I had told Eric (the husband) that there was another, more "rugged", Mt. Mitchel trail. He had a nice map that he purchased at the campground and we found it -- the Black Mountain Crest Trail, ordained as the "most rugged trail in North Carolina". This trail begins at the summit of Mt. Mitchell and heads North 12 miles among the various peaks of the Black Mountains, likely carved for/by "peak baggers", a term I had seen online but didn't know existed as a legitimate moniker for hikers interested in boasting of their 6000' plus hikes. I'm not so interested in boasting but I need to do that hike.
While Carrie (the wife) and the kids ate lunch, we chatted with a few of the many bicyclists who had ridden 35 miles up the steeply ascending, constantly curving, shoulderless Blue Ridge Parkway to get here. An extremely tough ride of course, but also a death challenge. Biker friendly signs are posted along the Parkway, but even a careful driver would have trouble bypassing a biker on a curve.
On the return I was at the rear of the pack, trying to plant feet safely but the group was flying down the mountain. Trying to keep up, I stumbled within the first mile, fell, and hurt my foot. I assumed it was just another twisted ankle like so many others, but several steps on it inflicted pain indicating otherwise. Carrie wasn't too far in front of me and heard me fall so she backtracked to check on me.
Coincidentally, Eric is a doctor, and even spent several years working in the ER. In one of their backpacks was a wrap for just this sort of occasion, but the boys and the backpacks were too far ahead to hear Carrie calling them. I hobbled along for a while until finally they returned; one of them must have eventually heard her.
It was my foot that was injured, not my ankle, and it was already swelling up. Eric wrapped it, and Eddie found me a walking stick, and on we went. I felt terrible for slowing them down and told them to please go on ahead of me, but they wouldn't. They didn't even know me, and they were willing to crawl down nearly 3000 feet and 4.5 miles or so of trail to make sure I made it down safely.
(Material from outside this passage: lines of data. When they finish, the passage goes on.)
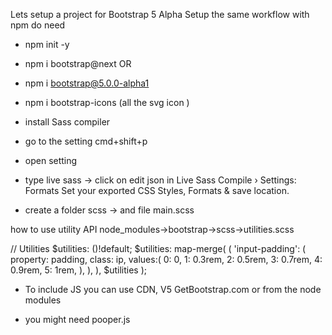 Lets setup a project for Bootstrap 5 Alpha
Setup the same workflow with npm do need 

- npm init -y
- npm i bootstrap@next OR
- npm i bootstrap@5.0.0-alpha1
- npm i bootstrap-icons (all the svg icon )

- install Sass compiler 
- go to the setting cmd+shift+p
- open setting
- type live sass -> click on edit json in
Live Sass Compile › Settings: Formats
Set your exported CSS Styles, Formats & save location.
- create a folder scss -> and file main.scss

how to use utility API
node_modules->bootstrap->scss->utilities.scss

// Utilities
$utilities: ()!default;
$utilities: map-merge(
        (
            'input-padding': (
            property: padding,
            class: ip,
            values:(
                0: 0,
                1: 0.3rem,
                2: 0.5rem,
                3: 0.7rem,
                4: 0.9rem,
                5: 1rem,
            ),
        ),
    ),
    $utilities
);

- To include JS you can use CDN, V5 GetBootstrap.com or from the node modules
<script src="/node_modules/bootstrap/dist/js/bootstrap.min.js"></script>
- you might need pooper.js
<script src="/node_modules/popper.js/dist/popper.min.js"></script>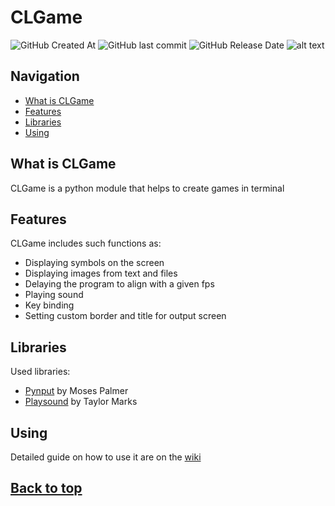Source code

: # CLGame
![GitHub Created At](https://img.shields.io/github/created-at/K0RSY/CLGame) ![GitHub last commit](https://img.shields.io/github/last-commit/K0RSY/CLGame) ![GitHub Release Date](https://img.shields.io/github/release-date/K0RSY/CLGame)
![alt text](https://i.imgur.com/YAWAtC4.png)

## Navigation
- [What is CLGame](#what-is-clgame)
- [Features](#features)
- [Libraries](#libraries)
- [Using](#using)

## What is CLGame
CLGame is a python module that helps to create games in terminal

## Features
CLGame includes such functions as:
- Displaying symbols on the screen
- Displaying images from text and files
- Delaying the program to align with a given fps
- Playing sound
- Key binding
- Setting custom border and title for output screen

## Libraries
Used libraries:
- [Pynput](https://github.com/moses-palmer/pynput) by Moses Palmer
- [Playsound](https://github.com/TaylorSMarks/playsound) by Taylor Marks

## Using
Detailed guide on how to use it are on the [wiki](https://github.com/K0RSY/CLGame/wiki)

## [Back to top](#clgame)
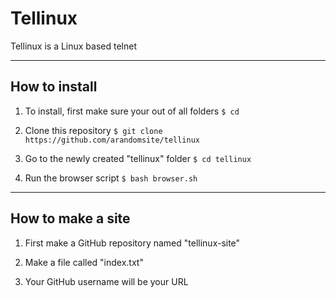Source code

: # Tellinux
Tellinux is a Linux based telnet

***

## How to install
1. To install, first make sure your out of all folders
`$ cd`

2. Clone this repository
`$ git clone https://github.com/arandomsite/tellinux`

3. Go to the newly created "tellinux" folder
`$ cd tellinux`

4. Run the browser script
`$ bash browser.sh`

***

## How to make a site
1. First make a GitHub repository named "tellinux-site"

2. Make a file called "index.txt"

3. Your GitHub username will be your URL
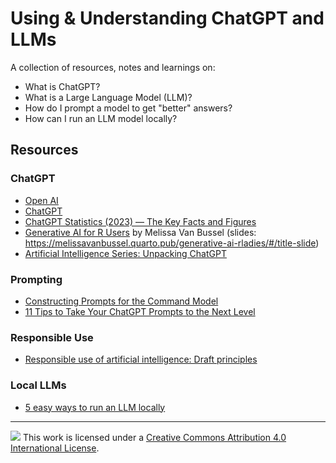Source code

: # Using & Understanding ChatGPT and LLMs

A collection of resources, notes and learnings on:

- What is ChatGPT?
- What is a Large Language Model (LLM)?
- How do I prompt a model to get "better" answers?
- How can I run an LLM model locally?

## Resources

### ChatGPT

- [Open AI](https://openai.com)
- [ChatGPT](https://chat.openai.com)
- [ChatGPT Statistics (2023) — The Key Facts and Figures](https://www.stylefactoryproductions.com/blog/chatgpt-statistics)
- [Generative AI for R Users](https://github.com/melissavanbussel/generative-ai-rladies) by Melissa Van Bussel (slides: <https://melissavanbussel.quarto.pub/generative-ai-rladies/#/title-slide>)
- [Artificial Intelligence Series: Unpacking ChatGPT](https://www.csps-efpc.gc.ca/video/artificial-intelligence-series/chatgpt-eng.aspx)

### Prompting
- [Constructing Prompts for the Command Model](https://txt.cohere.com/constructing-prompts/)
- [11 Tips to Take Your ChatGPT Prompts to the Next Level](https://www.wired.com/story/11-tips-better-chatgpt-prompts/)

### Responsible Use
- [Responsible use of artificial intelligence: Draft principles](https://digital.gov.bc.ca/policies-standards/ai/)

### Local LLMs
- [5 easy ways to run an LLM locally](https://www.infoworld.com/article/3705035/5-easy-ways-to-run-an-llm-locally.html)



------------------------------------------------------------------------

![](https://i.creativecommons.org/l/by/4.0/88x31.png) This work is licensed under a [Creative Commons Attribution 4.0 International License](https://creativecommons.org/licenses/by/4.0/). 
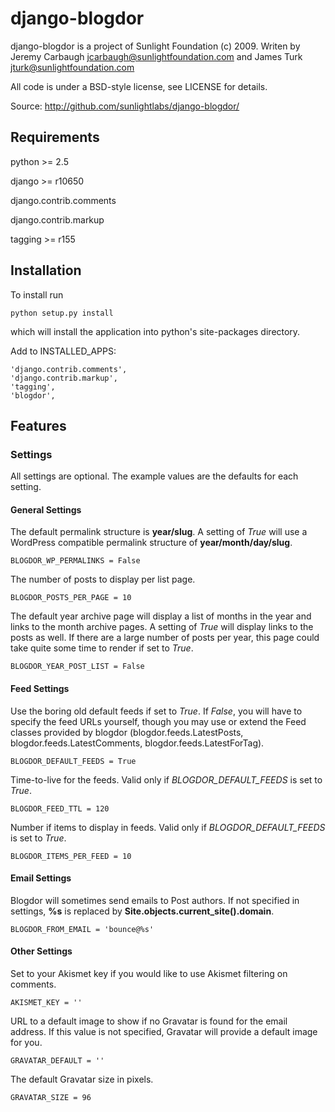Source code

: # django-blogdor

django-blogdor is a project of Sunlight Foundation (c) 2009.
Writen by Jeremy Carbaugh <jcarbaugh@sunlightfoundation.com> and James Turk <jturk@sunlightfoundation.com>

All code is under a BSD-style license, see LICENSE for details.

Source: http://github.com/sunlightlabs/django-blogdor/


## Requirements

python >= 2.5

django >= r10650

django.contrib.comments

django.contrib.markup

tagging >= r155


## Installation

To install run

    python setup.py install

which will install the application into python's site-packages directory.

Add to INSTALLED_APPS:

	'django.contrib.comments',
	'django.contrib.markup',
	'tagging',
	'blogdor',


## Features

### Settings

All settings are optional. The example values are the defaults for each setting.


#### General Settings

The default permalink structure is __year/slug__. A setting of _True_ will use a WordPress compatible permalink structure of __year/month/day/slug__.

	BLOGDOR_WP_PERMALINKS = False

The number of posts to display per list page.

	BLOGDOR_POSTS_PER_PAGE = 10

The default year archive page will display a list of months in the year and links to the month archive pages. A setting of _True_ will display links to the posts as well. If there are a large number of posts per year, this page could take quite some time to render if set to _True_.

	BLOGDOR_YEAR_POST_LIST = False


#### Feed Settings

Use the boring old default feeds if set to _True_. If _False_, you will have to specify the feed URLs yourself, though you may use or extend the Feed classes provided by blogdor (blogdor.feeds.LatestPosts, blogdor.feeds.LatestComments, blogdor.feeds.LatestForTag).

	BLOGDOR_DEFAULT_FEEDS = True

Time-to-live for the feeds. Valid only if _BLOGDOR\_DEFAULT\_FEEDS_ is set to _True_.

	BLOGDOR_FEED_TTL = 120

Number if items to display in feeds. Valid only if _BLOGDOR\_DEFAULT\_FEEDS_ is set to _True_.

	BLOGDOR_ITEMS_PER_FEED = 10


#### Email Settings

Blogdor will sometimes send emails to Post authors. If not specified in settings, __%s__ is replaced by __Site.objects.current_site().domain__.

	BLOGDOR_FROM_EMAIL = 'bounce@%s'


#### Other Settings

Set to your Akismet key if you would like to use Akismet filtering on comments.

	AKISMET_KEY = ''

URL to a default image to show if no Gravatar is found for the email address. If this value is not specified, Gravatar will provide a default image for you.

	GRAVATAR_DEFAULT = ''

The default Gravatar size in pixels. 

	GRAVATAR_SIZE = 96


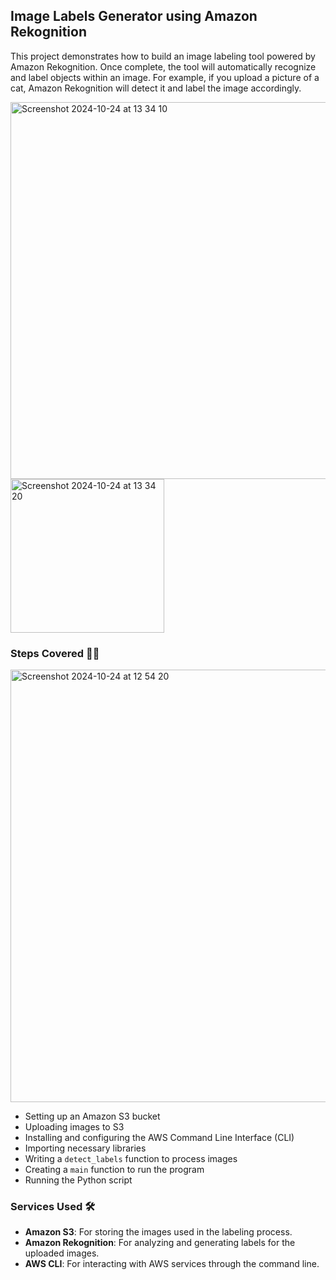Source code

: ## Image Labels Generator using Amazon Rekognition

This project demonstrates how to build an image labeling tool powered by Amazon Rekognition. Once complete, the tool will automatically recognize and label objects within an image. For example, if you upload a picture of a cat, Amazon Rekognition will detect it and label the image accordingly.




<img width="603" alt="Screenshot 2024-10-24 at 13 34 10" src="https://github.com/user-attachments/assets/c541945a-95b6-43dc-983f-6626b7e3b4e1">
<img width="246" alt="Screenshot 2024-10-24 at 13 34 20" src="https://github.com/user-attachments/assets/956299cc-b663-4aee-bf7b-79264ac15f59">


### Steps Covered 👩‍💻
<img width="692" alt="Screenshot 2024-10-24 at 12 54 20" src="https://github.com/user-attachments/assets/0ca5044f-a0a2-443c-b61b-fefe45df3c6c">

- Setting up an Amazon S3 bucket
- Uploading images to S3
- Installing and configuring the AWS Command Line Interface (CLI)
- Importing necessary libraries
- Writing a `detect_labels` function to process images
- Creating a `main` function to run the program
- Running the Python script

### Services Used 🛠
- **Amazon S3**: For storing the images used in the labeling process.
- **Amazon Rekognition**: For analyzing and generating labels for the uploaded images.
- **AWS CLI**: For interacting with AWS services through the command line.
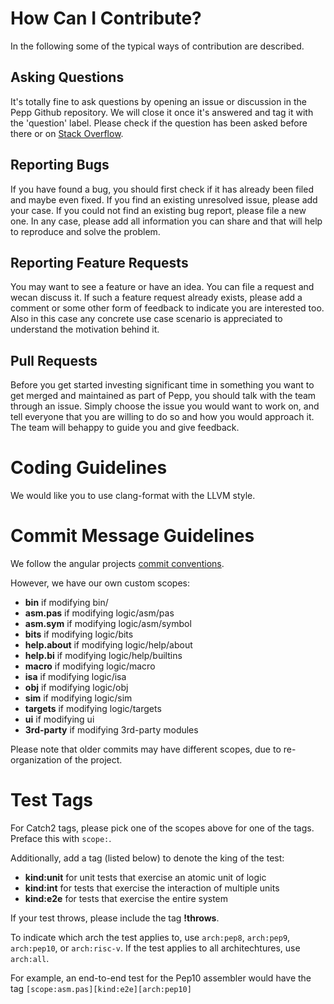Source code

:# How Can I Contribute?

In the following some of the typical ways of contribution are described.

## Asking Questions

It's totally fine to ask questions by opening an issue or discussion in the Pepp Github repository.
We will close it once it's answered and tag it with the 'question'
label.
Please check if the question has been asked before there or on [Stack
Overflow](https://stackoverflow.com).

## Reporting Bugs

If you have found a bug, you should first check if it has already been filed
and maybe even fixed.
If you find an existing unresolved issue, please add your
case.
If you could not find an existing bug report, please file a new one.
In any case, please add all information you can share and that will help to
reproduce and solve the problem.

## Reporting Feature Requests

You may want to see a feature or have an idea.
You can file a request and wecan discuss it.
If such a feature request already exists, please add a comment or some other form of feedback to indicate you are
interested too.
Also in this case any concrete use case scenario is appreciated to understand the motivation behind it.

## Pull Requests

Before you get started investing significant time in something you want to get merged and maintained as part of Pepp,
you should talk with the team through an issue.
Simply choose the issue you would want to work on, and tell everyone that you are willing to do so and how you would
approach it.
The team will behappy to guide you and give feedback.

# Coding Guidelines

We would like you to use clang-format with the LLVM style.

# Commit Message Guidelines

We follow the angular
projects [commit conventions](https://gist.github.com/Matthew-McRaven/8f7d042c99786083ad7653dbc925f45f).

However, we have our own custom scopes:

* **bin** if modifying bin/
* **asm.pas** if modifying logic/asm/pas
* **asm.sym** if modifying logic/asm/symbol
* **bits** if modifying logic/bits
* **help.about** if modifying logic/help/about
* **help.bi** if modifying logic/help/builtins
* **macro** if modifying logic/macro
* **isa** if modifying logic/isa
* **obj** if modifying logic/obj
* **sim** if modifying logic/sim
* **targets** if modifying logic/targets
* **ui** if modifying ui
* **3rd-party** if modifying 3rd-party modules

Please note that older commits may have different scopes, due to re-organization of the project.

# Test Tags

For Catch2 tags, please pick one of the scopes above for one of the tags.
Preface this with `scope:`.

Additionally, add a tag (listed below) to denote the king of the test:

* **kind:unit** for unit tests that exercise an atomic unit of logic
* **kind:int** for tests that exercise the interaction of multiple units
* **kind:e2e** for tests that exercise the entire system

If your test throws, please include the tag **!throws**.

To indicate which arch the test applies to, use `arch:pep8`, `arch:pep9`, `arch:pep10`, or `arch:risc-v`.
If the test applies to all architechtures, use `arch:all`.

For example, an end-to-end test for the Pep10 assembler would have the tag `[scope:asm.pas][kind:e2e][arch:pep10]`

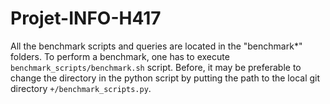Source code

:# Projet-INFO-H417
All the benchmark scripts and queries are located in the "benchmark*" folders.
To perform a benchmark, one has to execute `benchmark_scripts/benchmark.sh` script.
Before, it may be preferable to change the directory in the python script by putting the path to the local git directory `+/benchmark_scripts.py`.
It was a long, painful journey. On every rock I turned the foot again, sending sharp pains up through my ankle. The injury was on the inside of the foot, so if I keep it turned to the outside, it felt okay. But it was difficult to do that on uneven trail, which is most of it. Four hours later we finally reached the campground; it should have taken about 2.5 or so.
My foot is now resting, icing, elevating (soon to be compressed again). I sure hope it heals by tomorrow.